## Prompt
Which lines below contain "highway"? Copy every one of them.

(Collected data)
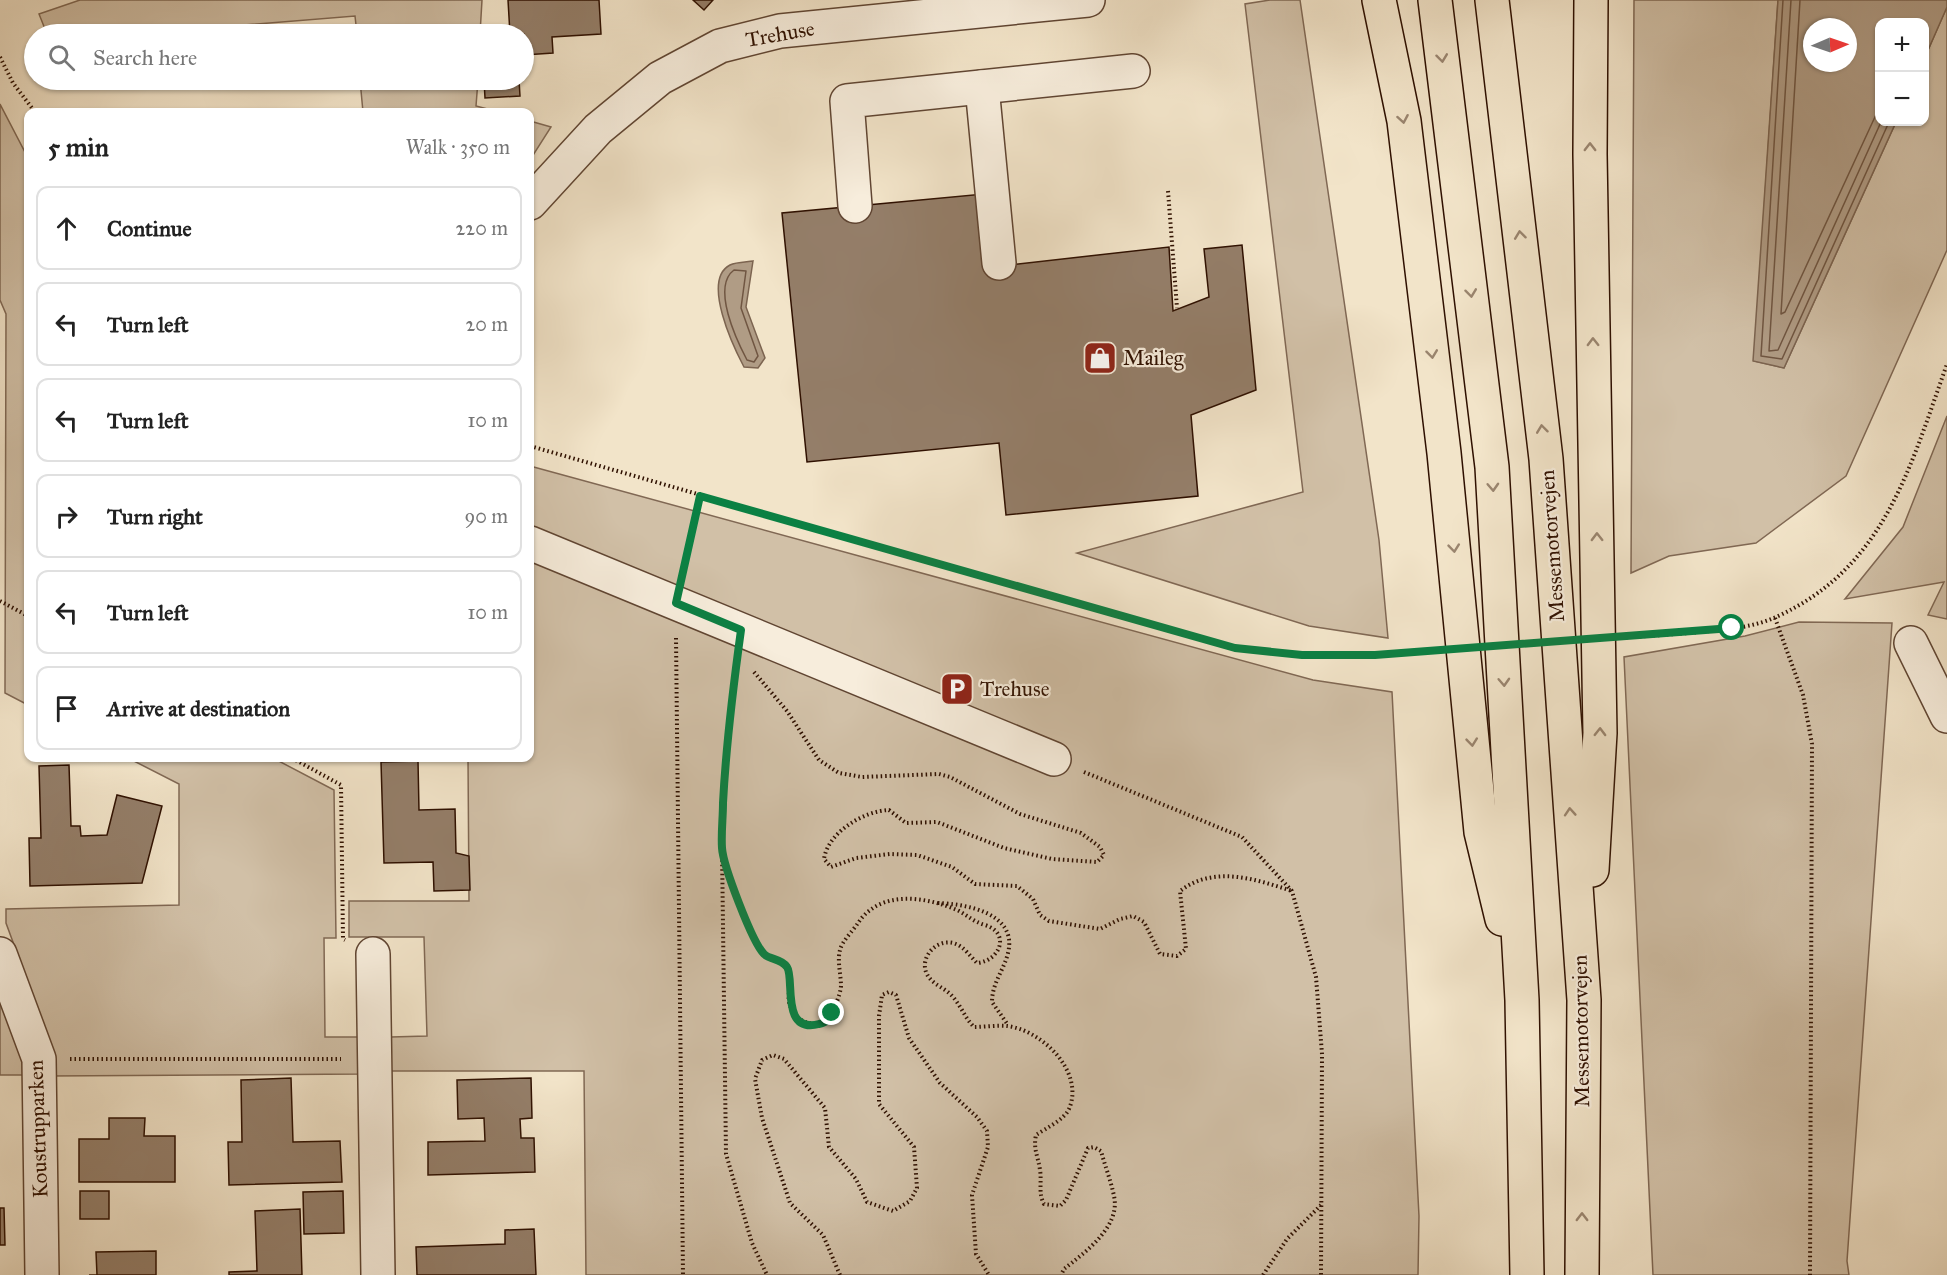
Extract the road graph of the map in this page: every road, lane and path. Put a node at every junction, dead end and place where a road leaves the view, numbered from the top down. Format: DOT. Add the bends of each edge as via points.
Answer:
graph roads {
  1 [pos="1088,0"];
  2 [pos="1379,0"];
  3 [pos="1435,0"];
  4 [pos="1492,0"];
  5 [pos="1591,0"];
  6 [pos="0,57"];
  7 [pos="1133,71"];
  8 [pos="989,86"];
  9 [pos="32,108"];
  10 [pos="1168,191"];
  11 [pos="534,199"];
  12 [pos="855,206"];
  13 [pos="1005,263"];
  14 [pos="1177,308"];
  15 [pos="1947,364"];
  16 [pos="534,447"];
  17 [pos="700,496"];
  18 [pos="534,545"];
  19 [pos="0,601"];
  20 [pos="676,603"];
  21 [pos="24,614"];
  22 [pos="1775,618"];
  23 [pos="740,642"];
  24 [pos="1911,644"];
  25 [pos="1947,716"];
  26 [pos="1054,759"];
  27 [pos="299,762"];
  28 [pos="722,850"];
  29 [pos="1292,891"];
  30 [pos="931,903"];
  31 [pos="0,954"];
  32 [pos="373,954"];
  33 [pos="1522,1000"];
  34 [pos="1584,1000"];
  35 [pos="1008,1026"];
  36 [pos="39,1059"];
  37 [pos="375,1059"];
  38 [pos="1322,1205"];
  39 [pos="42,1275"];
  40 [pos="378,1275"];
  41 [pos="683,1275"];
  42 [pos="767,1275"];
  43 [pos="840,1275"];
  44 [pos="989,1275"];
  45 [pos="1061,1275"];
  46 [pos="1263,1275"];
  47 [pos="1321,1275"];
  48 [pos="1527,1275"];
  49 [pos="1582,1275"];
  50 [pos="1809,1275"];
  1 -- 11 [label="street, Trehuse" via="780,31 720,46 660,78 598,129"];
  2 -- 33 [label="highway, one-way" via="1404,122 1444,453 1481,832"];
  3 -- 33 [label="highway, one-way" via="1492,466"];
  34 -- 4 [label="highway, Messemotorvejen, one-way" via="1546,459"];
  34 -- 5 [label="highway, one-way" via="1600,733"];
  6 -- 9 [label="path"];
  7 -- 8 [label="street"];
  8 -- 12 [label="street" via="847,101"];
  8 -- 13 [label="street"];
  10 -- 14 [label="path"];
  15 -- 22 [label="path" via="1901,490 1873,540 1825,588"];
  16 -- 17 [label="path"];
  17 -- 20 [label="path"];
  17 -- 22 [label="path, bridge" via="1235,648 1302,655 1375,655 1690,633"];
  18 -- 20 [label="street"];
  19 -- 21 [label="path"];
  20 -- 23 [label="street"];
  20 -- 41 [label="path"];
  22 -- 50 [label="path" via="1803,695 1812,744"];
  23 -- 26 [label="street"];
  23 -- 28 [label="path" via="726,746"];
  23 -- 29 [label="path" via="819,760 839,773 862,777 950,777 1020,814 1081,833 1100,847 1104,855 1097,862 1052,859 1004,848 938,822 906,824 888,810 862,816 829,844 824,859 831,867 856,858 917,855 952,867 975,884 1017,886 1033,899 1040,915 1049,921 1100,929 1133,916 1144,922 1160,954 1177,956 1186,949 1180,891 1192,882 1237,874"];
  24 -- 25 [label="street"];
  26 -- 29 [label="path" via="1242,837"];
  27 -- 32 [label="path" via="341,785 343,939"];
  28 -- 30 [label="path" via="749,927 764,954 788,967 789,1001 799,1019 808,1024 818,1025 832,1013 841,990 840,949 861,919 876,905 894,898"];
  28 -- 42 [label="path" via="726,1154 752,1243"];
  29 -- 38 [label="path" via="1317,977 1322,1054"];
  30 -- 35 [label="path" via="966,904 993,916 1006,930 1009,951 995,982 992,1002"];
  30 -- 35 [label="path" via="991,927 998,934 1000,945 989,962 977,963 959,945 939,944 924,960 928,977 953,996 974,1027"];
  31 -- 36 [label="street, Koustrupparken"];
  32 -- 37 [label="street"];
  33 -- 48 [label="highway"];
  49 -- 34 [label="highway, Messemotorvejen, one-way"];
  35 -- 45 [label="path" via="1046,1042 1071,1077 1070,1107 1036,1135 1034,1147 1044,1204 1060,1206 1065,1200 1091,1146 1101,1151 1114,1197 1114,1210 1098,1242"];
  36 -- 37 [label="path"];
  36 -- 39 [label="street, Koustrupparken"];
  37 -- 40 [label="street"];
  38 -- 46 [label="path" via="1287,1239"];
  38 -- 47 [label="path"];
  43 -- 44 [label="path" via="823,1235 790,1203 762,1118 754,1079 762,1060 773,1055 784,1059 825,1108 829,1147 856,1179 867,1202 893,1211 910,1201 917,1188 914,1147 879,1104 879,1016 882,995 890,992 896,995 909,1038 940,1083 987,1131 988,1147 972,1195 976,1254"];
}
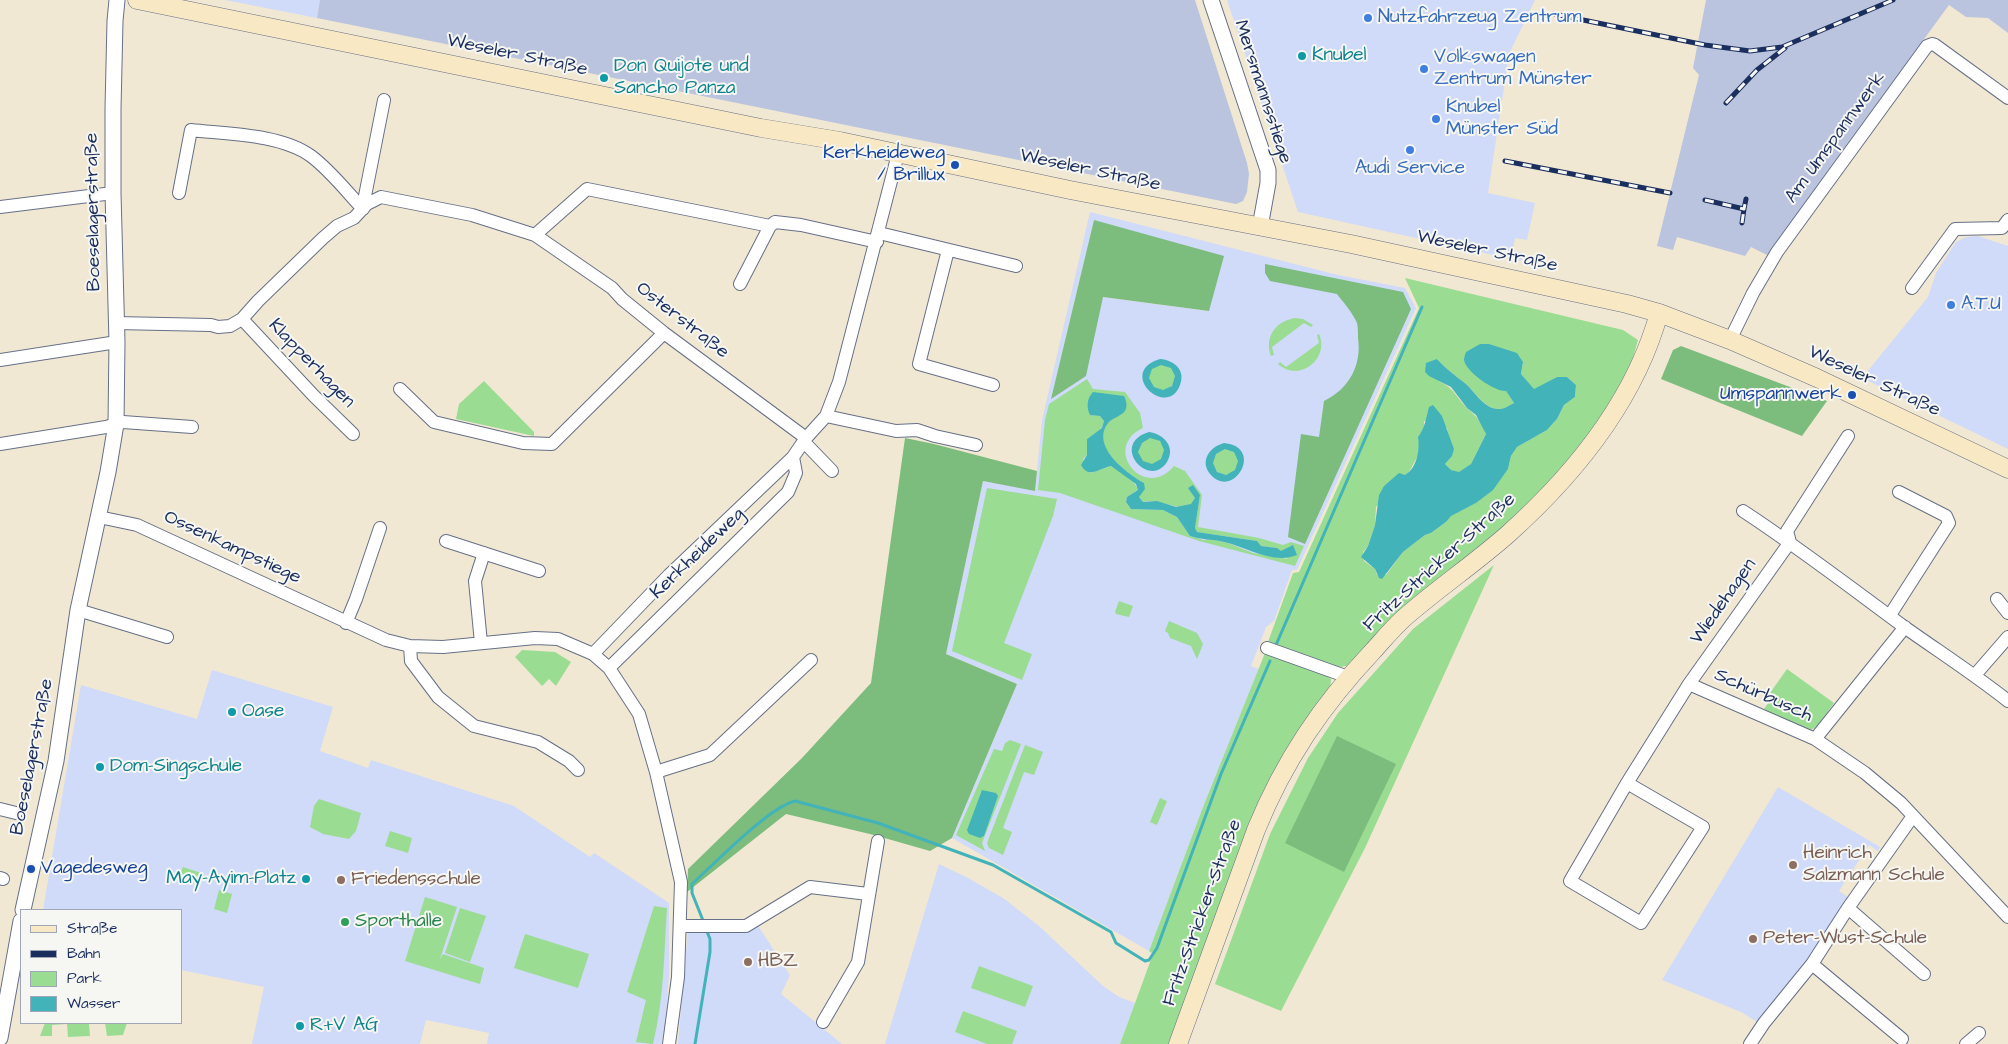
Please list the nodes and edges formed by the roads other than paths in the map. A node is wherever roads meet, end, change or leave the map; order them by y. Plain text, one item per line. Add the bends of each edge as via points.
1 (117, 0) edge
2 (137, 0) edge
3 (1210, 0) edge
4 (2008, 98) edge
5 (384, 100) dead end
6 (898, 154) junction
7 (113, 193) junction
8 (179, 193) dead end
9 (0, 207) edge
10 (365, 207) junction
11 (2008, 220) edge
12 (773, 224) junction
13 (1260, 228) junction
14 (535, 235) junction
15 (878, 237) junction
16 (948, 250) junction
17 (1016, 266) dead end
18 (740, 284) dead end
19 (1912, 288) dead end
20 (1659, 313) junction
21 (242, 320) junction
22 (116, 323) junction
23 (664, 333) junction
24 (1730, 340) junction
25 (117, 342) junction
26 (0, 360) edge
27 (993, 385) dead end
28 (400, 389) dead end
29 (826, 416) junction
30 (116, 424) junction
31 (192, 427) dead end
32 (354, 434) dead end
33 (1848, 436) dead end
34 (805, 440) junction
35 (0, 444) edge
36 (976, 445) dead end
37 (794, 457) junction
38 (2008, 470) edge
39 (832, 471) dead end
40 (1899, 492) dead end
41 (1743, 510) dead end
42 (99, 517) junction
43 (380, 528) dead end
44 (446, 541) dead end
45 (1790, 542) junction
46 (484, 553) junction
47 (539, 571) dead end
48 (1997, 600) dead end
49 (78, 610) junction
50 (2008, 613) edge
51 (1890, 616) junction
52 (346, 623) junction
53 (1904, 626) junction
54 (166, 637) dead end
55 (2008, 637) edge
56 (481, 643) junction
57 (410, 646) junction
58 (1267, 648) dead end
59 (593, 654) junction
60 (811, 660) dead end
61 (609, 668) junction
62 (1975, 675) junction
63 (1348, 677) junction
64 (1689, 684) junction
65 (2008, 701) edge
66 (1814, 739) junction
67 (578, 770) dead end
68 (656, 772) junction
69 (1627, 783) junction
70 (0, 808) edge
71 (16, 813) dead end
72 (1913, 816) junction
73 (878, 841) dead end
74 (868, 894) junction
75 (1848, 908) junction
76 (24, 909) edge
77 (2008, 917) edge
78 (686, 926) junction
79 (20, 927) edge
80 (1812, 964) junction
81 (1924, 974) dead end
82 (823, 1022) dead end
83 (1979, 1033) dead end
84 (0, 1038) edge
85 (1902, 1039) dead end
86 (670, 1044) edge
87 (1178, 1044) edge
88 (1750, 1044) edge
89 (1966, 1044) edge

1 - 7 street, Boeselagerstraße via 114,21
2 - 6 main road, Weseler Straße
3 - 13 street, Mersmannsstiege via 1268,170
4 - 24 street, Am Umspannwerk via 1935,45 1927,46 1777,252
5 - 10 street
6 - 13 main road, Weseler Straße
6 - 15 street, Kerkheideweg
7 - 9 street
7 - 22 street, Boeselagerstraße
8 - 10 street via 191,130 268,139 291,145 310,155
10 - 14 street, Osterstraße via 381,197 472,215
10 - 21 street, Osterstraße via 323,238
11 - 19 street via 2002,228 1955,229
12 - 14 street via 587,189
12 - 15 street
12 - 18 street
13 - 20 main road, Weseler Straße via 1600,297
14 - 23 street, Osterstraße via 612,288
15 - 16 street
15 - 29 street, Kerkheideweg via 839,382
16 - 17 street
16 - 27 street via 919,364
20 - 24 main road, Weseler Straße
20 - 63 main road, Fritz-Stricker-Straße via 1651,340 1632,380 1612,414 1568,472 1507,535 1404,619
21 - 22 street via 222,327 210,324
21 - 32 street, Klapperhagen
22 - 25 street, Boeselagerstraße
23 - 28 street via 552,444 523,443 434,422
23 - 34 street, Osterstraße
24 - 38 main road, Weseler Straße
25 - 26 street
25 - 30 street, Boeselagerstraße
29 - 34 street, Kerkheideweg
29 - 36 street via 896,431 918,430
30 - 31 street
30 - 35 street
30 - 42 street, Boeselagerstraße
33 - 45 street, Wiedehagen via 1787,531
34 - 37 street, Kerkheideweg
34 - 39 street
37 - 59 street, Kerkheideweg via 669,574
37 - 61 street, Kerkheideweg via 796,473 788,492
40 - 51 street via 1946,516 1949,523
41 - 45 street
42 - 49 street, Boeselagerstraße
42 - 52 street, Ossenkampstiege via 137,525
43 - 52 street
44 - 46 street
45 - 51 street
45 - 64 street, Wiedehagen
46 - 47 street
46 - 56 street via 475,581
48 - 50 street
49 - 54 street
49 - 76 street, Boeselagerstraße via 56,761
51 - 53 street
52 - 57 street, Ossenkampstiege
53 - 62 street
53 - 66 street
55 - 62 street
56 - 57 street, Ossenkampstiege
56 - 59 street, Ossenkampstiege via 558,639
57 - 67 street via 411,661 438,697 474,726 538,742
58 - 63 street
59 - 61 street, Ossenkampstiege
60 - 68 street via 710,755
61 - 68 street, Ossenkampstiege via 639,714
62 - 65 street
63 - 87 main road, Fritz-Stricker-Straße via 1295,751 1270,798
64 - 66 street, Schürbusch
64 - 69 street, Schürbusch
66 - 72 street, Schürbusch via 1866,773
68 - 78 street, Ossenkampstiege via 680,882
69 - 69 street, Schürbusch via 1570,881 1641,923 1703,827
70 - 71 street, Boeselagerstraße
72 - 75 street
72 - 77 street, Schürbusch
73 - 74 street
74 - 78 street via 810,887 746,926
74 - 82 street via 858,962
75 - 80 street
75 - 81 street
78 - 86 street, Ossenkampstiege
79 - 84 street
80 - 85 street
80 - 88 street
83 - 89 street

## Output for this task
  2 -- 33 [label="highway, one-way" via="1404,122 1444,453 1481,832"];
  3 -- 33 [label="highway, one-way" via="1492,466"];
  34 -- 4 [label="highway, Messemotorvejen, one-way" via="1546,459"];
  34 -- 5 [label="highway, one-way" via="1600,733"];
  33 -- 48 [label="highway"];
  49 -- 34 [label="highway, Messemotorvejen, one-way"];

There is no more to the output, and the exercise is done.